The Northwest’s Olympic Peninsula is famous for hosting continental America’s only rain forest which averages about 150 inches of annual precipitation. That fact might make ocean-side grain culture there a hopeless prospect, but far from it on the dry and sunny north side of the Olympic Mountains. To the contrary, the imposing mountains shelter the vicinity of Sequim, Washington, from the region’s prevailing southwesterly winds to create a rain shadow effect causing only about fifteen inches of rain to fall in that area. The peculiar semi-arid climate combined with fertile landscape create ideal conditions for raising wheat, barley, and oats. Match the geography with the patriotic dream of Dan and Jan Abbot to build a full-scale replica of Mt. Vernon as a five star bed and breakfast and you get… the spectacular George Washington Inn.
The Abbots have been friends of Palouse Heritage since we first met several years ago at one of the WSU Grain Gathering conferences. Dan shares our interest in health and history and wanted to learn about the crops of America’s Colonial Era in order to provide a “living history” experience to visitors to the Inn. He might not have expected them to harvest the crop, but thought that establishing test plots with actual varieties that once grew at places like Mt. Vernon and Thomas Jefferson’s Monticello would be a fascinating project. And so was launched a partnership between Dan, the WSU Bread Lab in nearby Burlington, and Palouse Heritage.

--

- **Tasks and exercises**:
1. In the records, starting with the first line and going on through the line with "ist. Sämtliche Anwendungen", change "Konnektor" to "Verbindungsgerät" and give those lines again with nothing else altered.
2. Write what comes next in the piece about the colonial grain plots at the George Washington Inn.

--

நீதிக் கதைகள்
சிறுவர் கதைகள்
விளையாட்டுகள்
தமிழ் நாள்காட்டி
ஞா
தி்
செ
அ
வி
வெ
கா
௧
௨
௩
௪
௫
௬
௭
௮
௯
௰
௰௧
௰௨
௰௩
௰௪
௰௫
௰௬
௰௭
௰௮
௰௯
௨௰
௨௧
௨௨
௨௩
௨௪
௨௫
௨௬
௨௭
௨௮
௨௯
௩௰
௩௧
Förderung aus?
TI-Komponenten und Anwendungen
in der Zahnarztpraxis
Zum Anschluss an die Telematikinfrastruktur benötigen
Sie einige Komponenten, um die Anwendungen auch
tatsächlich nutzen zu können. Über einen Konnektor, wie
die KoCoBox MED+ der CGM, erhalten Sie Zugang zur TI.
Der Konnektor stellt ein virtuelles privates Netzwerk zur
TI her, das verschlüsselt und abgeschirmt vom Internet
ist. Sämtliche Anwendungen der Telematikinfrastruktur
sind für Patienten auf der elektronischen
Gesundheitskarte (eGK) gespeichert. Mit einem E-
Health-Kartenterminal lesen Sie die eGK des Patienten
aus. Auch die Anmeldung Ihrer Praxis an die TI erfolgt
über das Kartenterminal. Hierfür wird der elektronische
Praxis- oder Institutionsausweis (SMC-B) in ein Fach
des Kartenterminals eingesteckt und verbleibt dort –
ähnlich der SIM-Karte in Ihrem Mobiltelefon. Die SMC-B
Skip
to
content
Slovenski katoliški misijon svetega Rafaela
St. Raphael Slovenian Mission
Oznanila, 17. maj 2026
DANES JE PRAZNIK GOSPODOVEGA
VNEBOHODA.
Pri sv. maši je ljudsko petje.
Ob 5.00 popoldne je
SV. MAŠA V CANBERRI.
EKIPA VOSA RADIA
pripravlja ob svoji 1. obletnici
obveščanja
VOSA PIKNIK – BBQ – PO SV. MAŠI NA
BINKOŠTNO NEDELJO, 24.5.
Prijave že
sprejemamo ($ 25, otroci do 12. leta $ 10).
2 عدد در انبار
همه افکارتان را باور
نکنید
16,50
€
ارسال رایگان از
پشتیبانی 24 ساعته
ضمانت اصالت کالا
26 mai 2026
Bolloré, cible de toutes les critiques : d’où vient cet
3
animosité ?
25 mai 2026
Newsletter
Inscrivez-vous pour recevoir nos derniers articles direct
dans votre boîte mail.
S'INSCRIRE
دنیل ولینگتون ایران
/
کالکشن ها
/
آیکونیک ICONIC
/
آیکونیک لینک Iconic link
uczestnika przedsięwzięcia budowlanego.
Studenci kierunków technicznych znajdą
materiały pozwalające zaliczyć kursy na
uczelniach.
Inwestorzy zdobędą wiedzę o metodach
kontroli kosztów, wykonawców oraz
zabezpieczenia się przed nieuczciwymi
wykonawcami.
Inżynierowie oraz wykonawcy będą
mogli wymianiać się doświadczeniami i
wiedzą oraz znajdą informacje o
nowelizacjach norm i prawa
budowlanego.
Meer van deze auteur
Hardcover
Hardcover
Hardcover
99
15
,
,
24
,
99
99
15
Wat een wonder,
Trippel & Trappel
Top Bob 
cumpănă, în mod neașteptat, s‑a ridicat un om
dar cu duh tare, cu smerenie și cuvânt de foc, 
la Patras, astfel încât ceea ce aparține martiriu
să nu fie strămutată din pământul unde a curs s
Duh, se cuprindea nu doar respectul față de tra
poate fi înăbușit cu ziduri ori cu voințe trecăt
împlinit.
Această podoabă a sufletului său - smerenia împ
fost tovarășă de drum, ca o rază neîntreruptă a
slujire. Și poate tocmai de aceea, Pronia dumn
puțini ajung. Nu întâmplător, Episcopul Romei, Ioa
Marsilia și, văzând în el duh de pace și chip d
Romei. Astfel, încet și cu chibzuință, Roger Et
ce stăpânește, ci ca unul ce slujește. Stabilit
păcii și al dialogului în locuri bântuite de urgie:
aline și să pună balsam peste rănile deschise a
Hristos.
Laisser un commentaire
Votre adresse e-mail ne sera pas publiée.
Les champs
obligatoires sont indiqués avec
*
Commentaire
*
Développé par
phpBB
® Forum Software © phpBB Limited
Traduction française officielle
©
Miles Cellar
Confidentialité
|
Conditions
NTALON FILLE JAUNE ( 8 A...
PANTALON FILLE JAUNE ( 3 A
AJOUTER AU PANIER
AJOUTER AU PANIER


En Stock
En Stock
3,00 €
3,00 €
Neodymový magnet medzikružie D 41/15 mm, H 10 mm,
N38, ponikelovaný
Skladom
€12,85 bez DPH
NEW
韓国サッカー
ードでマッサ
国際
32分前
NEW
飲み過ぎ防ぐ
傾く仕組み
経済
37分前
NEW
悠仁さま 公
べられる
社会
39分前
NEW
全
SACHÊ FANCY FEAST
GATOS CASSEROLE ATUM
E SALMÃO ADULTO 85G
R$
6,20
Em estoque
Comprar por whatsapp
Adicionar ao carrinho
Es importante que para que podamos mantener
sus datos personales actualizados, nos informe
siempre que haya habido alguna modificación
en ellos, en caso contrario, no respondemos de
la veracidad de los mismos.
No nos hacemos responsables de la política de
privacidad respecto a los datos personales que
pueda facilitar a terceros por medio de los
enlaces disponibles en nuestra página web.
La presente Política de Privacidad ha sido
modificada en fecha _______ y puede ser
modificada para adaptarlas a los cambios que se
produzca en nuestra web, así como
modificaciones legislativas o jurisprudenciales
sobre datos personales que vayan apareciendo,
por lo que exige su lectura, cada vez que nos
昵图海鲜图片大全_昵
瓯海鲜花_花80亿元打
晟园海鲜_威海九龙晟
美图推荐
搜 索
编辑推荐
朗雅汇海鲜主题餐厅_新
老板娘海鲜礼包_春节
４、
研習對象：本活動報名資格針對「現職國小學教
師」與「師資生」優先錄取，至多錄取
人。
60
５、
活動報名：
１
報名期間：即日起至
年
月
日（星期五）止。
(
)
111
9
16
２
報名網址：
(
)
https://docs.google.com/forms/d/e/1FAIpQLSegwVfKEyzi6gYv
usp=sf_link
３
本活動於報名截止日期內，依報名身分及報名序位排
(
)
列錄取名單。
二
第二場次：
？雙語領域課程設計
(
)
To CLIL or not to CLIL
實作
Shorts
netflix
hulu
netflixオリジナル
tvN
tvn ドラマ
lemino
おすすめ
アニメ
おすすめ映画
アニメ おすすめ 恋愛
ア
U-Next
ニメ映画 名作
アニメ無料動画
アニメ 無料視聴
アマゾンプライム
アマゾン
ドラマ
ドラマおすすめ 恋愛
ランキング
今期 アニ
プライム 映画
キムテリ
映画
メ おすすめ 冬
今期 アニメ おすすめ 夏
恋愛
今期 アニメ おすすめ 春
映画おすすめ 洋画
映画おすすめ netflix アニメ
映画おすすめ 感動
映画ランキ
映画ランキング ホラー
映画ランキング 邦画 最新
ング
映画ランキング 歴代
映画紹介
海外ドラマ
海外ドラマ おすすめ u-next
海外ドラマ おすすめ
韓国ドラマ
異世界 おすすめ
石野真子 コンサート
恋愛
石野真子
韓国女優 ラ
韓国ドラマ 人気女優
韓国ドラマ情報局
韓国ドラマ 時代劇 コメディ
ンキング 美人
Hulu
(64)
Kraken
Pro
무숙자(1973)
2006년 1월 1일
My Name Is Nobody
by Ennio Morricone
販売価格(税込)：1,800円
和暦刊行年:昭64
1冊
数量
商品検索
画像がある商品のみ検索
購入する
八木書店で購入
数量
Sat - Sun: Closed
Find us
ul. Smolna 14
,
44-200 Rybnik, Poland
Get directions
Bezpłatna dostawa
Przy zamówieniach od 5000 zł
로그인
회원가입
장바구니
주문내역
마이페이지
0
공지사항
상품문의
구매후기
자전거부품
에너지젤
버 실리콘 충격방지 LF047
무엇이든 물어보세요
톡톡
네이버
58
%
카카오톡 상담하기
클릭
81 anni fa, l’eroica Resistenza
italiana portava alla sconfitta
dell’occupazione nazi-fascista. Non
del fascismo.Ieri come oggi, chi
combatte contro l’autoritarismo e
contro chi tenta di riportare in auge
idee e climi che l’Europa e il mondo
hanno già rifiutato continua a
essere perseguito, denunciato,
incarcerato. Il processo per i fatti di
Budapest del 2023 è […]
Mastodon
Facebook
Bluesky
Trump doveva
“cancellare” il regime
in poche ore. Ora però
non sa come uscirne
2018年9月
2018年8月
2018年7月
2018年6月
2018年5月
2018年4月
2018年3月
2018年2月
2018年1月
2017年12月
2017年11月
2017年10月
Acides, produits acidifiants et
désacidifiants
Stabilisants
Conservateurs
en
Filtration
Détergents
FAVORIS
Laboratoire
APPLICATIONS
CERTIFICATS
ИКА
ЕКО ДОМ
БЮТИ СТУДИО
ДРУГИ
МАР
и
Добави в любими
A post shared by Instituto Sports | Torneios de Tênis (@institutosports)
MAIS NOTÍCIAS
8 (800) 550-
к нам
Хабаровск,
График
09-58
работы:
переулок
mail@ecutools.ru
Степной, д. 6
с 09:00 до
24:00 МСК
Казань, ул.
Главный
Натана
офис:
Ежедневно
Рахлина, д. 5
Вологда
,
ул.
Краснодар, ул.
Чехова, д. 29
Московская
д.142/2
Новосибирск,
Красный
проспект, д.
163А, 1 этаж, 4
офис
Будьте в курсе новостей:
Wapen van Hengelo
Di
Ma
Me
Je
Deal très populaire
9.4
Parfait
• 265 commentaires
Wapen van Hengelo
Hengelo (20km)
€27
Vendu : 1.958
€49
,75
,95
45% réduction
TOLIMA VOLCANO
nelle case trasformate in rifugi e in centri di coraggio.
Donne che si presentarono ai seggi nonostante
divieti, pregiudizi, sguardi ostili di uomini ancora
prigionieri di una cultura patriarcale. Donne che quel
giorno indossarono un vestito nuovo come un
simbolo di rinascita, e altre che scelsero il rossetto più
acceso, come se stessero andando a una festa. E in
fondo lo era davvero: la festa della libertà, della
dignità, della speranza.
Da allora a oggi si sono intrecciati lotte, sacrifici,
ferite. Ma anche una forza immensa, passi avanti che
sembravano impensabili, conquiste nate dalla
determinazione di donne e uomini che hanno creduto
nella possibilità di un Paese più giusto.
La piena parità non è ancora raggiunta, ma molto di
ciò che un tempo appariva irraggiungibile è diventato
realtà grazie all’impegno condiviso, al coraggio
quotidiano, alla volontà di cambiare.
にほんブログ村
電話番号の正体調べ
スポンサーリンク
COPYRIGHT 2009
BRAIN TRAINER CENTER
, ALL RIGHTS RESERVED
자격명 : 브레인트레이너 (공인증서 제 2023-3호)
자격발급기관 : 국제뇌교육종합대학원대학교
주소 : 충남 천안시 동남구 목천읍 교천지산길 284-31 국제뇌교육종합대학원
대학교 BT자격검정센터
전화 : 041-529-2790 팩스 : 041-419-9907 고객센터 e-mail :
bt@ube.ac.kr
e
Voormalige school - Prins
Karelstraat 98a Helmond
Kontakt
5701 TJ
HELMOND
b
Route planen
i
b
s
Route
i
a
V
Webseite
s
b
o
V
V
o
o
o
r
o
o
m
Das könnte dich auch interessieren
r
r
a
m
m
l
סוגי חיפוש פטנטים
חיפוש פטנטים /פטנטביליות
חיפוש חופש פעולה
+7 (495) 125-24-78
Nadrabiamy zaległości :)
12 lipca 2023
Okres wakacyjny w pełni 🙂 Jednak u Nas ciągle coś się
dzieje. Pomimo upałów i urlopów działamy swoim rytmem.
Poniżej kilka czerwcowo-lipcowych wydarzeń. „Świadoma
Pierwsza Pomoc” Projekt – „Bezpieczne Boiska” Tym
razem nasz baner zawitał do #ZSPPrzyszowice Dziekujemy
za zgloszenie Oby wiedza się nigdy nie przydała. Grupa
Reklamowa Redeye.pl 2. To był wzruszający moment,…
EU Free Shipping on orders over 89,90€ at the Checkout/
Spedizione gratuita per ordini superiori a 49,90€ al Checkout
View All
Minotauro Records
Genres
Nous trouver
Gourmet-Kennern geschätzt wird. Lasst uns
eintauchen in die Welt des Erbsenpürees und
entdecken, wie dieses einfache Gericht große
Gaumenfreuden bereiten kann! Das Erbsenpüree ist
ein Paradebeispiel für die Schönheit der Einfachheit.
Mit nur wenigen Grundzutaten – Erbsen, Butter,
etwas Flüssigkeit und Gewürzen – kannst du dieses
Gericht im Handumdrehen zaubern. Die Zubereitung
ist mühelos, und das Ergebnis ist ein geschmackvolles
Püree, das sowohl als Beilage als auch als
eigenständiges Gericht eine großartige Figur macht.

--

- **Answers for the tasks**:
1.
நீதிக் கதைகள்
சிறுவர் கதைகள்
விளையாட்டுகள்
தமிழ் நாள்காட்டி
ஞா
தி்
செ
அ
வி
வெ
கா
௧
௨
௩
௪
௫
௬
௭
௮
௯
௰
௰௧
௰௨
௰௩
௰௪
௰௫
௰௬
௰௭
௰௮
௰௯
௨௰
௨௧
௨௨
௨௩
௨௪
௨௫
௨௬
௨௭
௨௮
௨௯
௩௰
௩௧
Förderung aus?
TI-Komponenten und Anwendungen
in der Zahnarztpraxis
Zum Anschluss an die Telematikinfrastruktur benötigen
Sie einige Komponenten, um die Anwendungen auch
tatsächlich nutzen zu können. Über einen Verbindungsgerät, wie
die KoCoBox MED+ der CGM, erhalten Sie Zugang zur TI.
Der Verbindungsgerät stellt ein virtuelles privates Netzwerk zur
TI her, das verschlüsselt und abgeschirmt vom Internet
ist. Sämtliche Anwendungen der Telematikinfrastruktur

2.
The third annual Northwest Colonial Festival was held at the Inn this past August with hundreds of visitors attending a series of special events and reenactor encampments of British regulars and American patriots. Along with demonstrations of tool making, cooking, printing, weaving, and other traditional crafts, the August sunshine brought the landrace grain plots to maturity. Many of the guests gathered under an enormous tent where longtime WSU senior agronomist Steve Lyon and I teamed up to tell about the various varieties and discuss the challenges and benefits of heritage grain production. Several once prominent early American grains like Virginia White and Red May also made their way to the Pacific Northwest by the late 1800s, and seeing bountiful stands again wave in the seaside breeze presents scenes worthy of a painting.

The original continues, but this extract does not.